Required action:
The whole set of entries is to be restated word for word.

(Plain-text document sources)
※

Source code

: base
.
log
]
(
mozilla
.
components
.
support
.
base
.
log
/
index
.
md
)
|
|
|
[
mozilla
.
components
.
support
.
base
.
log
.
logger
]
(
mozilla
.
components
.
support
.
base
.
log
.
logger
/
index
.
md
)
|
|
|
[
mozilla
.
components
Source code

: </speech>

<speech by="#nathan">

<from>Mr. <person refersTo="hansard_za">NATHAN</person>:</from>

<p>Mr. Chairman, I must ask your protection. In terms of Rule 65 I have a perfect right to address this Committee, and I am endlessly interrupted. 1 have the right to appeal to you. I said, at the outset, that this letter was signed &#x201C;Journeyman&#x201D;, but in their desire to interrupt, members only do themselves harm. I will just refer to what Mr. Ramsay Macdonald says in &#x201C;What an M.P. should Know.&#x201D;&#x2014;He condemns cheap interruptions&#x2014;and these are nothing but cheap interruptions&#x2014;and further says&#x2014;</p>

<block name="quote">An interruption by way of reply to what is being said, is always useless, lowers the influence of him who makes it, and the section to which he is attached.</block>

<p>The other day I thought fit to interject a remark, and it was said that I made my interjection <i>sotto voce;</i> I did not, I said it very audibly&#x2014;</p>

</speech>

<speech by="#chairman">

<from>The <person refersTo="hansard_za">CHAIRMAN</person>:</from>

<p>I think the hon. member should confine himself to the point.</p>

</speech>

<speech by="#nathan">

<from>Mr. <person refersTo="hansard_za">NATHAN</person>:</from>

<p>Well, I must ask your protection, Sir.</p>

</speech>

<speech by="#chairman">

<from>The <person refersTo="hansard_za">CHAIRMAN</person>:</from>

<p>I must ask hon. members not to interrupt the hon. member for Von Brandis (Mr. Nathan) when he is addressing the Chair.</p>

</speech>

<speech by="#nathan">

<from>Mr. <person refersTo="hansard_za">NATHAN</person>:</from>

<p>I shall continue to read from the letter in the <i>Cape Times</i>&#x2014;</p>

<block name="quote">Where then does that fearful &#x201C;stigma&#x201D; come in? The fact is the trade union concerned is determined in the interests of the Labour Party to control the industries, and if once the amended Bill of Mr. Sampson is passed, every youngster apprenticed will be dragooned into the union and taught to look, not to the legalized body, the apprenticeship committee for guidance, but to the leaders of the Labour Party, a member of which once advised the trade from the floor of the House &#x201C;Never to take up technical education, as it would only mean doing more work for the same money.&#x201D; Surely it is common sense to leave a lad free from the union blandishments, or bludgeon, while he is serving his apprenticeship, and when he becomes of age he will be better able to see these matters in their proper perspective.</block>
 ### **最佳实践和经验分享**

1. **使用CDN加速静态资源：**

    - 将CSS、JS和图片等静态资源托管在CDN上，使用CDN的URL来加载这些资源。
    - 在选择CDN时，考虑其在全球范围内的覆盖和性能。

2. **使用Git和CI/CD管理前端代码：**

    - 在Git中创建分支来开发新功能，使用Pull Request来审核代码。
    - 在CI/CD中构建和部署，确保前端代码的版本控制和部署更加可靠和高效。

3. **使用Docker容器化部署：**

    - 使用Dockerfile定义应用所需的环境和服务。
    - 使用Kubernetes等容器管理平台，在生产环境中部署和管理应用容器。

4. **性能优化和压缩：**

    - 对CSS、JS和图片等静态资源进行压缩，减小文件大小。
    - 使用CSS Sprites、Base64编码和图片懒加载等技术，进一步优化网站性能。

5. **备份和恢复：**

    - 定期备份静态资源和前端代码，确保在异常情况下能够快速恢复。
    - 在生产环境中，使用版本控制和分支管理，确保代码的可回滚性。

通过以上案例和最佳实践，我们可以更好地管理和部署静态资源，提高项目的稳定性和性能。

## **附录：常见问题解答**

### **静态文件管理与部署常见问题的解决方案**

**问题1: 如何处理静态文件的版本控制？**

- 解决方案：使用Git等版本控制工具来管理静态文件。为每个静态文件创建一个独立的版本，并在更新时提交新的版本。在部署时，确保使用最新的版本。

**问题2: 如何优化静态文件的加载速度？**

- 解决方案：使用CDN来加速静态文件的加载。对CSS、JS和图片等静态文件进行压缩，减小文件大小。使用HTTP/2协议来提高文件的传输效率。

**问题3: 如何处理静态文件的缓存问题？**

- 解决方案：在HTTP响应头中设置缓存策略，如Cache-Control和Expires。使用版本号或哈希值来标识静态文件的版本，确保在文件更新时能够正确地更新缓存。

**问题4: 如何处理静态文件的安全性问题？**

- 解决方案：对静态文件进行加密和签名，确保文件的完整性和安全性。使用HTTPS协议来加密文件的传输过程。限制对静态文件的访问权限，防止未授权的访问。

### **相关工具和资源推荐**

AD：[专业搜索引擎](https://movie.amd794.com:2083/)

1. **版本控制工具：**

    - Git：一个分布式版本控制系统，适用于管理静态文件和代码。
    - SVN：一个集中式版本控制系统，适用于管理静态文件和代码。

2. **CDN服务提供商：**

※

Answer to this exercise:
Source code

: base
.
log
]
(
mozilla
.
components
.
support
.
base
.
log
/
index
.
md
)
|
|
|
[
mozilla
.
components
.
support
.
base
.
log
.
logger
]
(
mozilla
.
components
.
support
.
base
.
log
.
logger
/
index
.
md
)
|
|
|
[
mozilla
.
components
Source code

: </speech>

<speech by="#nathan">

<from>Mr. <person refersTo="hansard_za">NATHAN</person>:</from>

<p>Mr. Chairman, I must ask your protection. In terms of Rule 65 I have a perfect right to address this Committee, and I am endlessly interrupted. 1 have the right to appeal to you. I said, at the outset, that this letter was signed &#x201C;Journeyman&#x201D;, but in their desire to interrupt, members only do themselves harm. I will just refer to what Mr. Ramsay Macdonald says in &#x201C;What an M.P. should Know.&#x201D;&#x2014;He condemns cheap interruptions&#x2014;and these are nothing but cheap interruptions&#x2014;and further says&#x2014;</p>

<block name="quote">An interruption by way of reply to what is being said, is always useless, lowers the influence of him who makes it, and the section to which he is attached.</block>

<p>The other day I thought fit to interject a remark, and it was said that I made my interjection <i>sotto voce;</i> I did not, I said it very audibly&#x2014;</p>

</speech>

<speech by="#chairman">

<from>The <person refersTo="hansard_za">CHAIRMAN</person>:</from>

<p>I think the hon. member should confine himself to the point.</p>

</speech>

<speech by="#nathan">

<from>Mr. <person refersTo="hansard_za">NATHAN</person>:</from>

<p>Well, I must ask your protection, Sir.</p>

</speech>

<speech by="#chairman">

<from>The <person refersTo="hansard_za">CHAIRMAN</person>:</from>

<p>I must ask hon. members not to interrupt the hon. member for Von Brandis (Mr. Nathan) when he is addressing the Chair.</p>

</speech>

<speech by="#nathan">

<from>Mr. <person refersTo="hansard_za">NATHAN</person>:</from>

<p>I shall continue to read from the letter in the <i>Cape Times</i>&#x2014;</p>

<block name="quote">Where then does that fearful &#x201C;stigma&#x201D; come in? The fact is the trade union concerned is determined in the interests of the Labour Party to control the industries, and if once the amended Bill of Mr. Sampson is passed, every youngster apprenticed will be dragooned into the union and taught to look, not to the legalized body, the apprenticeship committee for guidance, but to the leaders of the Labour Party, a member of which once advised the trade from the floor of the House &#x201C;Never to take up technical education, as it would only mean doing more work for the same money.&#x201D; Surely it is common sense to leave a lad free from the union blandishments, or bludgeon, while he is serving his apprenticeship, and when he becomes of age he will be better able to see these matters in their proper perspective.</block>
 ### **最佳实践和经验分享**

1. **使用CDN加速静态资源：**

    - 将CSS、JS和图片等静态资源托管在CDN上，使用CDN的URL来加载这些资源。
    - 在选择CDN时，考虑其在全球范围内的覆盖和性能。

2. **使用Git和CI/CD管理前端代码：**

    - 在Git中创建分支来开发新功能，使用Pull Request来审核代码。
    - 在CI/CD中构建和部署，确保前端代码的版本控制和部署更加可靠和高效。

3. **使用Docker容器化部署：**

    - 使用Dockerfile定义应用所需的环境和服务。
    - 使用Kubernetes等容器管理平台，在生产环境中部署和管理应用容器。

4. **性能优化和压缩：**

    - 对CSS、JS和图片等静态资源进行压缩，减小文件大小。
    - 使用CSS Sprites、Base64编码和图片懒加载等技术，进一步优化网站性能。

5. **备份和恢复：**

    - 定期备份静态资源和前端代码，确保在异常情况下能够快速恢复。
    - 在生产环境中，使用版本控制和分支管理，确保代码的可回滚性。

通过以上案例和最佳实践，我们可以更好地管理和部署静态资源，提高项目的稳定性和性能。

## **附录：常见问题解答**

### **静态文件管理与部署常见问题的解决方案**

**问题1: 如何处理静态文件的版本控制？**

- 解决方案：使用Git等版本控制工具来管理静态文件。为每个静态文件创建一个独立的版本，并在更新时提交新的版本。在部署时，确保使用最新的版本。

**问题2: 如何优化静态文件的加载速度？**

- 解决方案：使用CDN来加速静态文件的加载。对CSS、JS和图片等静态文件进行压缩，减小文件大小。使用HTTP/2协议来提高文件的传输效率。

**问题3: 如何处理静态文件的缓存问题？**

- 解决方案：在HTTP响应头中设置缓存策略，如Cache-Control和Expires。使用版本号或哈希值来标识静态文件的版本，确保在文件更新时能够正确地更新缓存。

**问题4: 如何处理静态文件的安全性问题？**

- 解决方案：对静态文件进行加密和签名，确保文件的完整性和安全性。使用HTTPS协议来加密文件的传输过程。限制对静态文件的访问权限，防止未授权的访问。

### **相关工具和资源推荐**

AD：[专业搜索引擎](https://movie.amd794.com:2083/)

1. **版本控制工具：**

    - Git：一个分布式版本控制系统，适用于管理静态文件和代码。
    - SVN：一个集中式版本控制系统，适用于管理静态文件和代码。

2. **CDN服务提供商：**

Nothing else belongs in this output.